Recipe: Mama Sophia’s Korean-style Oxtail Soup (Kogi-gohm-tahng)

Whenever I go grocery shopping, I often let supply—and whatever catches my eye—dictate what’s for dinner. Every now and then I see fresh, yummy-looking oxtails. That’s when I make Korean-style oxtail soup.

Oxtail by nature is very fatty, but the bone and meat produce a very flavorful broth. One needs to cook it for a long time in order to get the meat to fall off the bone, as well as to extract the most flavors out of the bone and into the soup. It’s rich, smooth, and comforting, especially on a cold winter’s day.

I’ve actually prepared this once with a pressure cooker and it shortened the cooking time considerably—less than an hour to get the meat to fall off the bone. However, in the traditional stovetop method, expect to simmer the soup for 2 hours at least.

Probably the hardest part of this recipe is waiting, but I guarantee it’s worth it.

Mama Sophia’s Korean-style Oxtail Soup (kogi-gohm-tahng) Recipe
Oxtail bones
Soup bones (Optional: for a richer, creamier tasting soup)
Chinese or Korean Radish (coincidentally called “moo” in Korean)
White or yellow onion (1-2 medium sized)
Green Onions (bunch for soup; set some aside for garnish)
Garlic (1 bulb or a handful of cloves, depending on preference)
Salt and Pepper

1) Soak oxtails in pot of cold water for 10 minutes. Change water and soak for another 10 minutes. Goal is to get rid of excess blood to ensure a cleaner product.

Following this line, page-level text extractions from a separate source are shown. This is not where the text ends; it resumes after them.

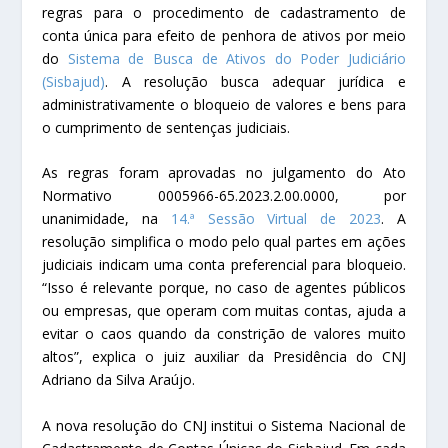
regras para o procedimento de cadastramento de
conta única para efeito de penhora de ativos por meio
do
Sistema de Busca de Ativos do Poder Judiciário
(Sisbajud)
. A resolução busca adequar jurídica e
administrativamente o bloqueio de valores e bens para
o cumprimento de sentenças judiciais.
As regras foram aprovadas no julgamento do Ato
Normativo 0005966-65.2023.2.00.0000, por
unanimidade, na
14.ª Sessão Virtual de 2023
. A
resolução simplifica o modo pelo qual partes em ações
judiciais indicam uma conta preferencial para bloqueio.
“Isso é relevante porque, no caso de agentes públicos
ou empresas, que operam com muitas contas, ajuda a
evitar o caos quando da constrição de valores muito
altos”, explica o juiz auxiliar da Presidência do CNJ
Adriano da Silva Araújo.
A nova resolução do CNJ institui o Sistema Nacional de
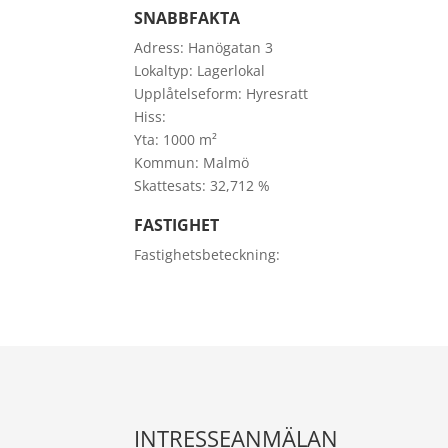
SNABBFAKTA
Adress:
Hanögatan 3
Lokaltyp:
Lagerlokal
Upplåtelseform:
Hyresratt
Hiss:
Yta:
1000 m²
Kommun:
Malmö
Skattesats:
32,712 %
FASTIGHET
Fastighetsbeteckning:
INTRESSEANMÄLAN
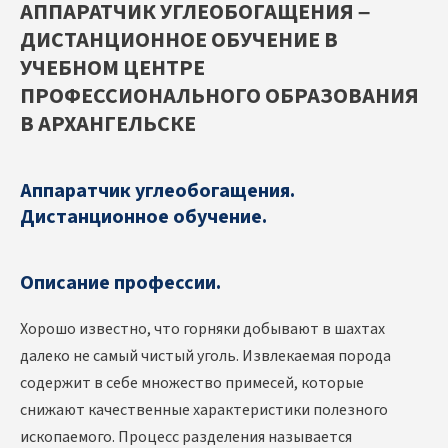
АППАРАТЧИК УГЛЕОБОГАЩЕНИЯ –
ДИСТАНЦИОННОЕ ОБУЧЕНИЕ В
УЧЕБНОМ ЦЕНТРЕ
ПРОФЕССИОНАЛЬНОГО ОБРАЗОВАНИЯ
В АРХАНГЕЛЬСКЕ
Аппаратчик углеобогащения.
Дистанционное обучение.
Описание профессии.
Хорошо известно, что горняки добывают в шахтах
далеко не самый чистый уголь. Извлекаемая порода
содержит в себе множество примесей, которые
снижают качественные характеристики полезного
ископаемого. Процесс разделения называется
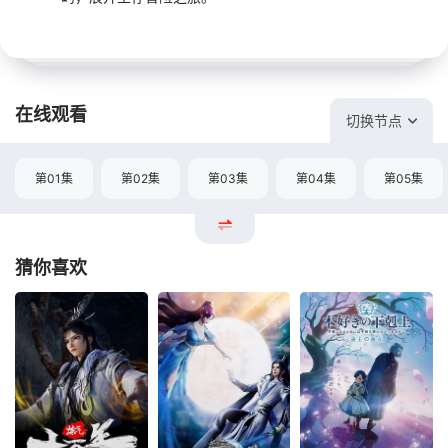
在线观看
切换节点
第01集
第02集
第03集
第04集
第05集
猜你喜欢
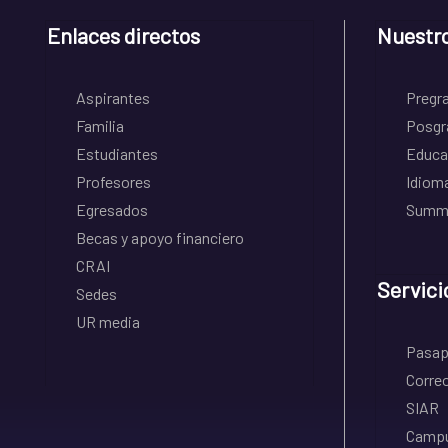
Enlaces directos
Nuestr
Aspirantes
Pregr
Familia
Posgr
Estudiantes
Educa
Profesores
Idiom
Egresados
Summe
Becas y apoyo financiero
CRAI
Servici
Sedes
UR media
Pasapo
Correo
SIAR
Campu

2) After soaking, set pot of water with oxtails (and soup bones) to boil. Fill up pot so that it’s about 2 to 3 inches above the oxtails. Slice onions and add into pot. Skim off any residue and excess fat that floats to the top. Let boil for 10 minutes, then turn down heat to medium and simmer for about an hour or so. Keep an eye on water levels to make sure it doesn’t get too low. If it does, add more water.

3) Peel and cut the radish into big chunks and add to soup. Add minced garlic and green onion cut in big pieces diagonally (about 1.5 to 2 inch pieces).

4) After about 1.5 to 2 hours, the meat should be fork-tender and nearly falling off bone. Soup is considered ready to serve at this point.

5) Presentation: Typically, it’s just the oxtail joints served whole with the broth and finely chopped green onion, and salt and pepper on the side. Don’t forget the bowl of steamed rice.

You might choose to chop the radish into smaller pieces before serving in the soup or discard altogether. The radish has immense flavor from being cooked in the broth.

As for the oxtail, you might choose to separate the meat and serve without the bone/cartilage—although some might argue that eating off the bone is the best part. You can discard the onion and garlic that were already cooked in the soup.

Notes:
1) It is traditional to under-season or not season the soup before serving and to let the person decide on how s/he might like the soup. The panchan (side dishes) that are served with the soup will add salt and/or spiciness as well. I like eating ggak-doo-ghee (radish kimchee) with my oxtail soup.

2) Sometimes I like use the oxtail broth for dduk gook (rice dumpling stew). The oxtail soup broth makes it a richer, almost creamier experience than traditional dduk gook made with beef shank.

3) The broth is also good for cooking frozen, premade Russian dumplings (pelmeni). Total decadence.